ISTANBUL: A court sentenced Turkish journalist Ali Unal to 19 years in jail on Wednesday on a charge of being a leader in the network accused of carrying out a failed coup in July 2016, the state-owned Anadolu news agency reported.
The ruling followed a sustained crackdown in the wake of the coup attempt, but also came amid steps by the government that appear aimed at improving ties with the US and Europe, strained by the sweeping campaign of arrests.
Unal was chief writer at the now-defunct Zaman newspaper, widely seen as the flagship media outlet for the network of US-based cleric Fethullah Gulen, whom Ankara says orchestrated the attempted putsch. Gulen denies any involvement.
Speaking by video link from jail to the court in the western province of Usak, Unal denied being a founder or leader of the network and denied involvement in the putsch, Anadolu said.
“I have no link with any terrorist organization,” he said, adding that he had spoken five or six times to Gulen and that he was being tried over his writing.
He was sentenced to 19 years and six months for “leading an armed terrorist group.” Six other Zaman journalists were convicted on similar charges in July.
About 250 people were killed in the coup attempt and in the subsequent crackdown, Turkey jailed 77,000 people pending trial. Authorities also sacked or suspended 150,000 civil servants and military personnel and shut down dozens of media outlets.Illustrating the scale of its actions, Foreign Minister Mevlut Cavusoglu said on Wednesday his ministry had dismissed 23 percent of its career personnel over links to Gulen.

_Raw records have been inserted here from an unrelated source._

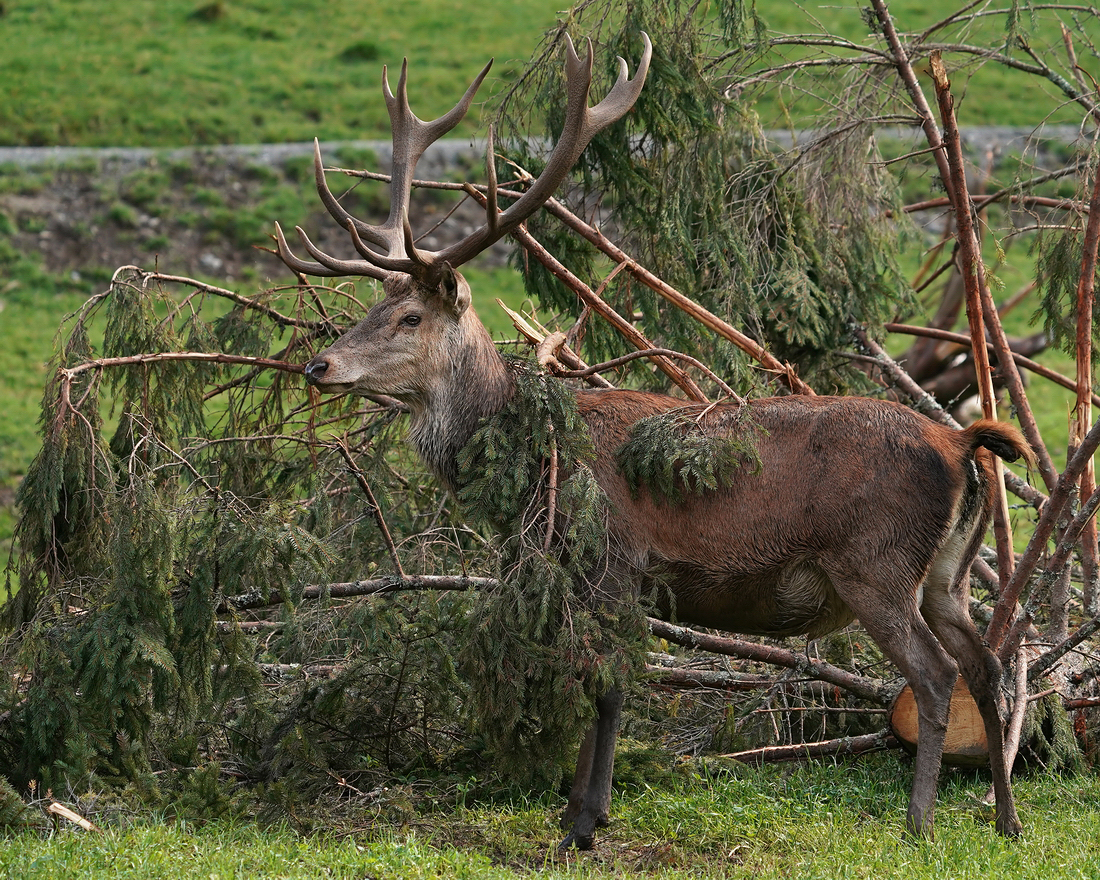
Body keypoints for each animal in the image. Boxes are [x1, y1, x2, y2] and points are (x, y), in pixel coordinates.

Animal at [275, 32, 1029, 844]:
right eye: (370, 308)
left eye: (410, 317)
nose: (319, 364)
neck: (537, 472)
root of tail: (961, 447)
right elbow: (588, 678)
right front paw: (573, 808)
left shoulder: (614, 557)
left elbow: (606, 685)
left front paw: (584, 821)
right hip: (949, 571)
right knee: (987, 664)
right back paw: (1004, 818)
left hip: (875, 563)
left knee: (933, 674)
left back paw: (919, 820)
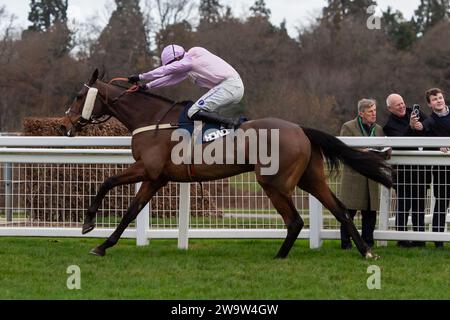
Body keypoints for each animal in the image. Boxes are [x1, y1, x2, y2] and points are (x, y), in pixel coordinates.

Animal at [60, 69, 394, 258]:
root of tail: (300, 128)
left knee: (296, 221)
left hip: (274, 182)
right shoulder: (157, 177)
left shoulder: (148, 169)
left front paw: (89, 224)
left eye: (77, 95)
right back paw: (366, 252)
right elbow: (132, 211)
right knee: (340, 210)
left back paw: (280, 256)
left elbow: (107, 183)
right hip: (311, 178)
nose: (64, 125)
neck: (152, 120)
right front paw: (104, 245)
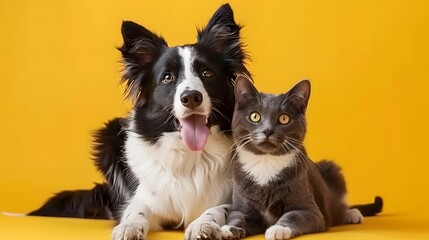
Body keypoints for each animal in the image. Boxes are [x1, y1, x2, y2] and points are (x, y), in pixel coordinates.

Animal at [222, 77, 380, 240]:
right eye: (255, 116)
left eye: (284, 118)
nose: (267, 130)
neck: (266, 162)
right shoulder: (242, 206)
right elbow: (237, 216)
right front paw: (228, 228)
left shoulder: (310, 210)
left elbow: (294, 215)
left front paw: (278, 228)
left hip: (331, 169)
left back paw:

Turkish President Recep Tayyip Erdogan has said some journalists helped nurture terrorists with their writing, and that the crackdown is needed to ensure stability in a NATO member bordering Syria, Iraq and Iran. Critics say Erdogan has used the crackdown to muzzle dissent and increase his own power. The European Union, which Turkey aspires to join, has also criticized the crackdown. The verdict came a day after another court threw out the conviction of former Wall Street Journal reporter Ayla Albayrak, annulling a verdict sentencing her to two years in prison in absentia on charges of carrying out propaganda for Kurdish militants.